# What the exercise asks
Reproduce the text of every record below line for line, without alterations. Leave the pictures out of your output.

# Supplied information
Segment Open
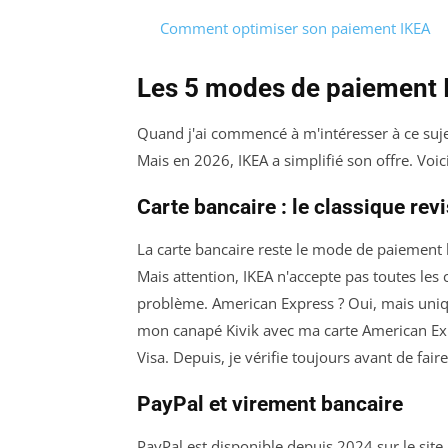
Comment optimiser son paiement IKEA
Les 5 modes de paiement 
Quand j'ai commencé à m'intéresser à ce sujet i
Mais en 2026, IKEA a simplifié son offre. Voic
Carte bancaire : le classique revi
La carte bancaire reste le mode de paiement le 
Mais attention, IKEA n'accepte pas toutes les
problème. American Express ? Oui, mais unique
mon canapé Kivik avec ma carte American Expres
Visa. Depuis, je vérifie toujours avant de fair
PayPal et virement bancaire
PayPal est disponible depuis 2024 sur le site 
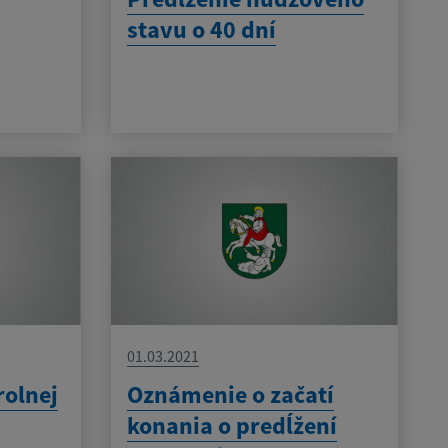
stavu o 40 dní
01.03.2021
rolnej
Oznámenie o začatí
konania o predĺžení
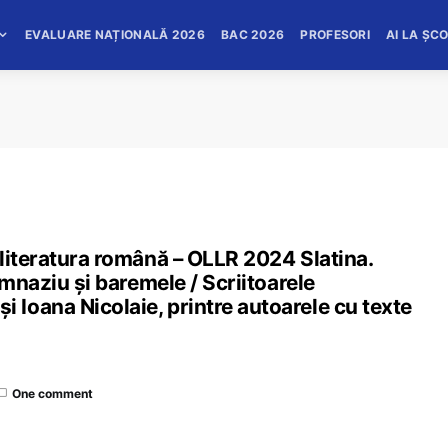
EVALUARE NAȚIONALĂ 2026
BAC 2026
PROFESORI
AI LA ȘC
literatura română – OLLR 2024 Slatina.
imnaziu și baremele / Scriitoarele
Ioana Nicolaie, printre autoarele cu texte
One comment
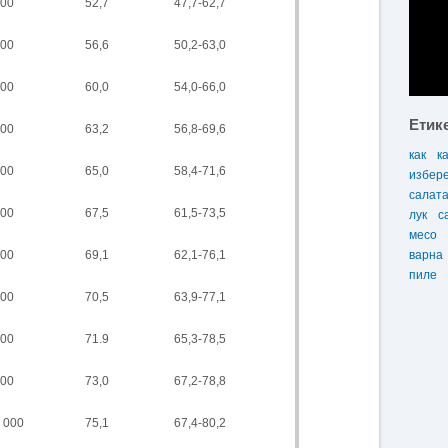
00
52,7
47,7-62,7
00
56,6
50,2-63,0
00
60,0
54,0-66,0
Етик
00
63,2
56,8-69,6
как
к
00
65,0
58,4-71,6
избер
салат
00
67,5
61,5-73,5
лук
с
месо
00
69,1
62,1-76,1
варна
пиле
00
70,5
63,9-77,1
00
71.9
65,3-78,5
00
73,0
67,2-78,8
 000
75,1
67,4-80,2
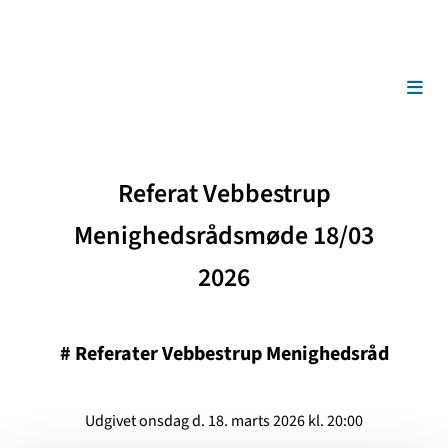
Referat Vebbestrup
Menighedsrådsmøde 18/03
2026
#
Referater Vebbestrup Menighedsråd
Udgivet onsdag d. 18. marts 2026 kl. 20:00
Segment Closed
# Task answer
Comment optimiser son paiement IKEA
Les 5 modes de paiement 
Quand j'ai commencé à m'intéresser à ce sujet i
Mais en 2026, IKEA a simplifié son offre. Voic
Carte bancaire : le classique revi
La carte bancaire reste le mode de paiement le 
Mais attention, IKEA n'accepte pas toutes les
problème. American Express ? Oui, mais unique
mon canapé Kivik avec ma carte American Expres
Visa. Depuis, je vérifie toujours avant de fair
PayPal et virement bancaire
PayPal est disponible depuis 2024 sur le site 
stavu o 40 dní
01.03.2021
rolnej
Oznámenie o začatí
konania o predĺžení
EVALUARE NAȚIONALĂ 2026
BAC 2026
PROFESORI
AI LA ȘC
literatura română – OLLR 2024 Slatina.
imnaziu și baremele / Scriitoarele
Ioana Nicolaie, printre autoarele cu texte
One comment
00
52,7
47,7-62,7
00
56,6
50,2-63,0
00
60,0
54,0-66,0
Етик
00
63,2
56,8-69,6
как
к
00
65,0
58,4-71,6
избер
салат
00
67,5
61,5-73,5
лук
с
месо
00
69,1
62,1-76,1
варна
пиле
00
70,5
63,9-77,1
00
71.9
65,3-78,5
00
73,0
67,2-78,8
 000
75,1
67,4-80,2
Referat Vebbestrup
Menighedsrådsmøde 18/03
2026
#
Referater Vebbestrup Menighedsråd
Udgivet onsdag d. 18. marts 2026 kl. 20:00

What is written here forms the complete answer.